The UK National Screening Committee (UK NSC) is recommending the introduction of screening for tyrosinaemia as part of the newborn blood spot screening programme in the 4 UK nations.
The committee agreed to make this recommendation at its most recent meeting.
Read the UK NSC November 2022 meeting minutes in full.
Tyrosinaemia type 1, or TYR1, is a very rare genetic condition that prevents the body breaking down a substance called tyrosine found in food. If untreated, tyrosine gathers in the body and can damage the liver, kidneys and the nervous system.
The UK NSC delayed making a recommendation on TYR1 in June 2022 to allow more time for work to assess whether a screening programme could be cost effective.
The findings of this additional modelling work were presented to the committee in November. The modelling suggested screening could increase the number of babies with TYR1 who are detected before the onset of symptoms. These babies could then be offered drug treatment and a special diet, avoiding liver disease and the need for liver transplantation.

* WORK INSTRUCTION A *
According to the passage on tyrosinaemia screening, what parts of the body can be damaged when tyrosine gathers untreated?
* WORK INSTRUCTION B *
Write the next few sentences of the passage on tyrosinaemia screening, picking up after its last sentence.
The items that follow come from a separate source.

(Stored items)
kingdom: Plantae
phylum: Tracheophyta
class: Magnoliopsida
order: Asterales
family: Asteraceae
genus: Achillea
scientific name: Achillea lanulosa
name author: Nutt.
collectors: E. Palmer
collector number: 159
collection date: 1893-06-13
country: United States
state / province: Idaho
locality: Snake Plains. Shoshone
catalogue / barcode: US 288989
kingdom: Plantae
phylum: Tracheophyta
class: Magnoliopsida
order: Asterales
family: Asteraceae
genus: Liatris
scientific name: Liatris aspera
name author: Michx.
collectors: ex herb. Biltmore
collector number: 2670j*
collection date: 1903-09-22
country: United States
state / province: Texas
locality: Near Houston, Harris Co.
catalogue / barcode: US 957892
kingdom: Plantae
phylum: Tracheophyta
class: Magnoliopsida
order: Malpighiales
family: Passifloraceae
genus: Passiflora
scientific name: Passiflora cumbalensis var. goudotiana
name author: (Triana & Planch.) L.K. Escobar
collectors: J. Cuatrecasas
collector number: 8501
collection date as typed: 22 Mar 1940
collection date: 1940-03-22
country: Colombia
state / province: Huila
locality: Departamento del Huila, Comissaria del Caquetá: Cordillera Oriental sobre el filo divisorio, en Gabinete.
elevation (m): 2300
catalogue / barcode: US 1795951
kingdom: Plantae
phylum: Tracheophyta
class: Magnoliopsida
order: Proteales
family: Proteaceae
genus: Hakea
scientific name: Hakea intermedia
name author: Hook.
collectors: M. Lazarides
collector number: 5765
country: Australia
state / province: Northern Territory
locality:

* EXERCISE OUTPUT A *
The liver, the kidneys and the nervous system.

* EXERCISE OUTPUT B *
UK NSC chair Prof Sir Mike Richards said:
The avoidance of liver transplantation is a very important outcome for babies and their families.
The committee’s decision to recommend screening was based on the evidence presented, comments we received and the ethical principles of acting to prevent disease, improve health as soon as possible and use public resources fairly and proportionately.
The responses received in the consultation helped identify papers which informed the additional modelling work. The committee would like to thank stakeholders for contributing in this way.
There is always uncertainty with rare diseases and modelling work aims to support the UK NSC to make the best decisions in conditions with very little evidence. The committee therefore stressed the importance of collecting and reporting data on screening and babies’ health over time to assess the real world impact of screening for TYR1.
More work needed to assess screening for pre-eclampsia
The committee also called for more work to evaluate the case for screening for pre-eclampsia (PE).
PE affects women, usually in the second half of pregnancy (from 20 weeks), during labour or in the first few days after birth. Symptoms are high blood pressure (hypertension) and too much protein in the urine (proteinuria). Left untreated, PE can cause serious, even fatal, complications for both mother and baby.
Women with the most severe form of the condition, preterm PE, need their babies to be born before 37 weeks of pregnancy to prevent possible harm to themselves and their babies.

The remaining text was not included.